Папа заботился о нас ежедневно и ежегодно, и казалось, что, если он на минуту ослабит свой контроль, все рухнет. После ужина он стряхивал крошки со скатерти и убирал столовые приборы назад в буфет. Он пересчитывал вилки и ножи и закрывал ящики на ключ, потом убирал ключ в секретер, который тоже запирал. Он приводил все в порядок, убирал и выключал то, что было включено, и выдергивал провод из розетки на случай короткого замыкания, а серебряный подсвечник на всякий случай убирал в корзину для белья. Он проверял батареи – термостаты должны были стоять ровно на 2,5. Потом он закрывал гараж, калитку в сад, дверь в подвал и двери, ведущие из дома в сарай и гараж, и прятал ключи – теперь никто не проникнет в дом. Когда все было надежнейшим образом закрыто и ему уже нечего было делать, он целовал на ночь маму и меня и отправлялся спать. Главный ключ он прятал в карман пижамы, а потом удовлетворенно натягивал на себя одеяло – ни о чем теперь не надо беспокоиться, а когда гасил лампу на ночном столике, гас последний свет во Вселенной.

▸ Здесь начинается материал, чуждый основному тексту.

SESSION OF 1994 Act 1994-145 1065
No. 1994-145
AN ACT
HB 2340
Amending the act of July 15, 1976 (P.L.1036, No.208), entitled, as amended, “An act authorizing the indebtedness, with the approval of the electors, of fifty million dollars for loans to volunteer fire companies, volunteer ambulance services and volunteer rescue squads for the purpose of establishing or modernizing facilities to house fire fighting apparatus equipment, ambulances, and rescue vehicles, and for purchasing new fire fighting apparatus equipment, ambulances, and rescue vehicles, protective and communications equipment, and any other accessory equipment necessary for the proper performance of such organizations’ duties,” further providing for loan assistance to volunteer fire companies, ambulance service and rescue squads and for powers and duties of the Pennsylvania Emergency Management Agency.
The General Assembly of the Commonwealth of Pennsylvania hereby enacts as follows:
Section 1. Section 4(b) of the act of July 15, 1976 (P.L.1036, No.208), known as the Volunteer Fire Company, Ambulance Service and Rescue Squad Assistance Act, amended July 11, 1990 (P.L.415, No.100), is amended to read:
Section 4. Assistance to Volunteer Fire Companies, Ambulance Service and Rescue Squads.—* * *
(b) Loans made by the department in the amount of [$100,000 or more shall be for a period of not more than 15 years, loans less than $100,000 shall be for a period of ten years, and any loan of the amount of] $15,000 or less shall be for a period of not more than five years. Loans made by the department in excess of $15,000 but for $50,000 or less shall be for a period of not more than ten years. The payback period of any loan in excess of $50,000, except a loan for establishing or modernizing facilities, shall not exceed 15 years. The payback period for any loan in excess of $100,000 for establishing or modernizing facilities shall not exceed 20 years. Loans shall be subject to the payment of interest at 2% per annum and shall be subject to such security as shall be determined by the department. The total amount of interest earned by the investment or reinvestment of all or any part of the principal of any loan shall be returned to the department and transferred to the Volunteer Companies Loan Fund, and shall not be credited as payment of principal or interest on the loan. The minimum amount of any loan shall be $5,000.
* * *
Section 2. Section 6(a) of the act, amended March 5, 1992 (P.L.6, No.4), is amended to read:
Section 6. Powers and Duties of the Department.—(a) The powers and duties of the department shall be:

Не знаю почему, но я предпочитал бутерброды с ветчиной, их мне и дали с собой в школу – ничего другого я есть не хотел. Но что-то было не так – я сразу это заметил, – все начали перешептываться, смеяться надо мной и не желали сидеть со мной во время перемены. Я не понимал, в чем дело, и изо всех сил старался быть как все, но становилось все хуже и хуже, пока, наконец, один из одноклассников не объяснил мне, в чем дело. Оказалось, что причиной был хлеб, – он был разрезан не вдоль, а поперек, и корочка оказывалась не там, где ей положено быть в Дании.